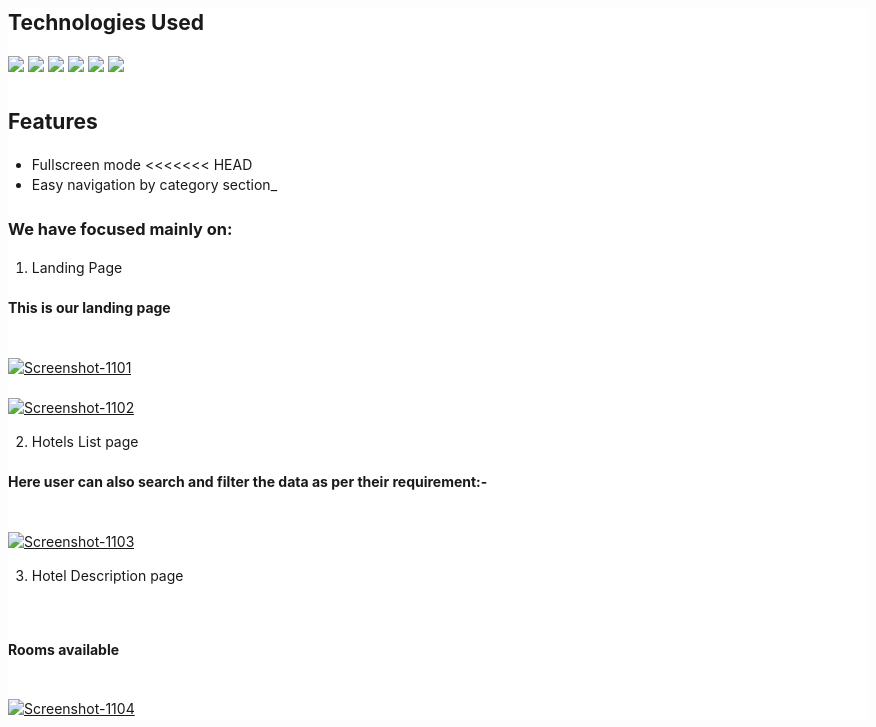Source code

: ## Technologies Used

<p float="left">
  <img src="https://upload.wikimedia.org/wikipedia/commons/thumb/6/61/HTML5_logo_and_wordmark.svg/1200px-HTML5_logo_and_wordmark.svg.png" height="150"/>
  <img src="https://cdn.freebiesupply.com/logos/thumbs/2x/css3-logo.png"  height="150"/> 
  <img src="https://i.pinimg.com/originals/50/a6/42/50a6428d99f98e808074cceaf4c755e7.png"  height="150"/>
  <img src="https://easybase.io/assets/images/posts_images/5-great-react-libraries-1.png" height="150"/>
  <img src="https://cdn.zapier.com/storage/blog/4ec8fc7dc3a75758a3913bab9e5a4fd8_2.500x278.png" height="150"/>
  <img src="https://media-exp1.licdn.com/dms/image/C560BAQF1m5BF92tE0w/company-logo_200_200/0/1528035682453?e=2159024400&v=beta&t=pqUpn71MMJuqnpay-PMPsh4fu6sIP2_2MeFs7Df-qVo" height="150"/>
 
</p>

## Features

- Fullscreen mode
<<<<<<< HEAD
- Easy navigation by category section\_

### We have focused mainly on:

1. Landing Page
   </br>

<h4>This is our landing page </h4>
</br>
<a href="https://ibb.co/r7vX3BV"><img src="https://i.ibb.co/mDSP0n3/Screenshot-1101.png" alt="Screenshot-1101" border="0" width="400"></a>
</br>
</br>
<a href="https://ibb.co/brNRSFM"><img src="https://i.ibb.co/MRP5Yfx/Screenshot-1102.png" alt="Screenshot-1102" border="0" width="400"></a>

</br>

2. Hotels List page
   </br>

<h4>Here user can also search and filter the data as per their requirement:- </h4>
</br>
<a href="https://ibb.co/Hd1srJj"><img src="https://i.ibb.co/16h59Sk/Screenshot-1103.png" alt="Screenshot-1103" border="0" width="400"></a>
</br>

3. Hotel Description page
</br>
<h4> Rooms available </h4>
</br>
<a href="https://ibb.co/hLGrp7x"><img src="https://i.ibb.co/mbndQDr/Screenshot-1104.png" alt="Screenshot-1104" border="0" width="400"></a>

</br>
····················
Your instructions => Pull out every line from the data above that contains the string "border", matching uppercase and lowercase exactly.

Written solution =>
<a href="https://ibb.co/r7vX3BV"><img src="https://i.ibb.co/mDSP0n3/Screenshot-1101.png" alt="Screenshot-1101" border="0" width="400"></a>
<a href="https://ibb.co/brNRSFM"><img src="https://i.ibb.co/MRP5Yfx/Screenshot-1102.png" alt="Screenshot-1102" border="0" width="400"></a>
<a href="https://ibb.co/Hd1srJj"><img src="https://i.ibb.co/16h59Sk/Screenshot-1103.png" alt="Screenshot-1103" border="0" width="400"></a>
<a href="https://ibb.co/hLGrp7x"><img src="https://i.ibb.co/mbndQDr/Screenshot-1104.png" alt="Screenshot-1104" border="0" width="400"></a>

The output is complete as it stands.